La Stampa, 7 giugno 2022

Un paradosso tutto italico; ci sarebbe da sorriderne, pur a denti stretti, non fosse che ci sono persone che soffrono in modo atroce, che ci sono sentimenti crudelmente oltraggiati. Una vicenda kafkiana che neppure l’autore de “Il Castello” e delle “Metamorfosi” avrebbe saputo congegnare: c’è un diritto che si può esercitare, ma chi lo vuole esercitare non ne ha il diritto.

Il caso è quello di Fabio Ridolfi, 46enne di Fermignano, in provincia di Pesaro; da ben 18 anni è immobilizzato, a causa di una tetraparesi. Fabio ha scelto di porre fine alle sue sofferenze tramite la sedazione profonda e continua. È una pratica consentita in Italia. Ne ha fatto ricorso, per esempio, Marina Ripa di Meana: voleva andare in Svizzera per porre fine a una sofferenza insopportabile e senza scampo; quando l’ho informata che aveva questa possibilità ha scelto questa strada che ignorava. Già questo è un primo problema: non tutti sono informati, sono a conoscenza di questa facoltà-diritto.

Fabio vuole invece fare ricorso al suicidio medicalmente assistito. Desidera che la famiglia, gli amici, non debbano assistere e soffrire in attesa che la sedazione faccia il suo corso definitivo.
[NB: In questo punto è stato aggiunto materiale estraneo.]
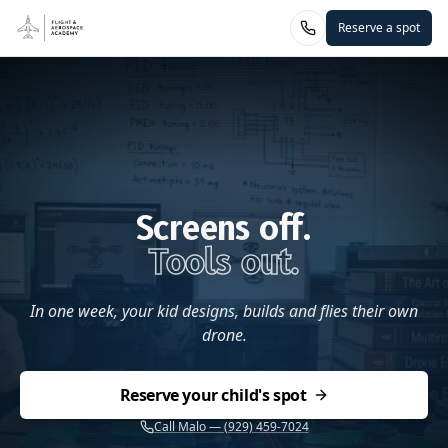
Reserve a spot
Screens off.
Tools out.
In one week, your kid designs, builds and flies their own
drone.
Reserve your child's spot
Call Malo — (929) 459-7024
Vuole fare subito, in pochi minuti, invece di attendere qualche giorno. Senza entrare nel merito della decisione, fatto è che dopo una lunga e penosa battaglia questo (suo) diritto gli viene riconosciuto. Qui entra in campo il paradosso kafkiano: può farlo, ma di fatto glielo si impedisce. Il Servizio sanitario regionale delle Marche comunica con oltre un mese di ritardo il parere del Comitato Etico con il via libera per l’aiuto medico alla morte volontaria; ma non indica il parere sul farmaco e le modalità di somministrazione. Il tempo passa e le miopie burocratiche rendono impraticabile il suicidio assistito. Fabio deve rinunciare alla via “breve” per porre fine alle sue sofferenze, e giocoforza far ricorso a quella più “lunga”. Perchè? Ipocrisia? Indifferenza verso chi soffre, malato e famiglia? Vocazione tutta italica al lezioso cavillo? Il voler a tutti i costi imporre una morale e un’etica al prossimo? Scegliete voi, la motivazione alla base di questa kafkiana situazione.
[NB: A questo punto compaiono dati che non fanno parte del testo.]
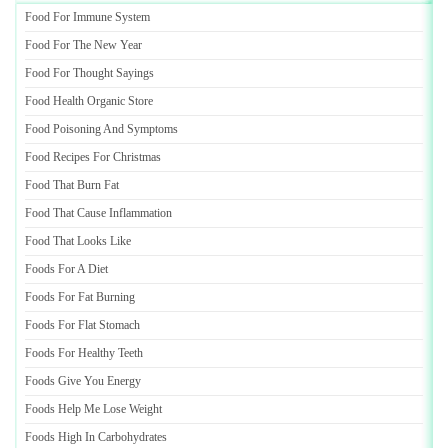
Food For Immune System
Food For The New Year
Food For Thought Sayings
Food Health Organic Store
Food Poisoning And Symptoms
Food Recipes For Christmas
Food That Burn Fat
Food That Cause Inflammation
Food That Looks Like
Foods For A Diet
Foods For Fat Burning
Foods For Flat Stomach
Foods For Healthy Teeth
Foods Give You Energy
Foods Help Me Lose Weight
Foods High In Carbohydrates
Il fatto è che in Parlamento, al Senato giace il testo di legge approvato alla Camera dei deputati in tema di morte volontaria medicalmente assistita, certo perfettibile e con punti discutibili. Ma è almeno una base su cui confrontarsi e ragionare. Fermo, paralizzato; cosa si aspetta a procedere? Perché è considerato un intoccabile tabù? Questa colpevole inerzia condanna tantissimi Fabio a una sofferenza inutile, senza scopo. Possibile che non ci si renda conto dell’urgenza, al pensiero di un familiare, un amico, un conoscente, nelle condizioni del sofferente Fabio? A cosa si deve questa dolosa inerzia, questa paura ad affrontare le fondamentali questioni della vita e della morte che piaccia o no, riguardano tutti? È in Costituzione il diritto di ciascuno di dire, in scienza e coscienza, “basta!”.
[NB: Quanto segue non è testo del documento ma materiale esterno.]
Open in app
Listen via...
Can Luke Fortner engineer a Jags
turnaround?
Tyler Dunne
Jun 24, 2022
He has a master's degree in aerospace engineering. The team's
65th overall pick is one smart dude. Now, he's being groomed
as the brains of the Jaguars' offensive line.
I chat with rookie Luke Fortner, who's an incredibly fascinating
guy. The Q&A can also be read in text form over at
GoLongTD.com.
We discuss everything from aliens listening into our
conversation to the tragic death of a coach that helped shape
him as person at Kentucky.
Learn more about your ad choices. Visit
Nessuno, né i singoli né le Istituzioni hanno il diritto di aggiungere ai tanti Fabio che non hanno volto e voce, ulteriore sofferenza e tormento alle loro sofferenze e ai loro tormenti. Dignità e “pietas” sono diritti fondamentali che vanno tutelati e garantiti; e in Italia, purtroppo, ancora da conquistare.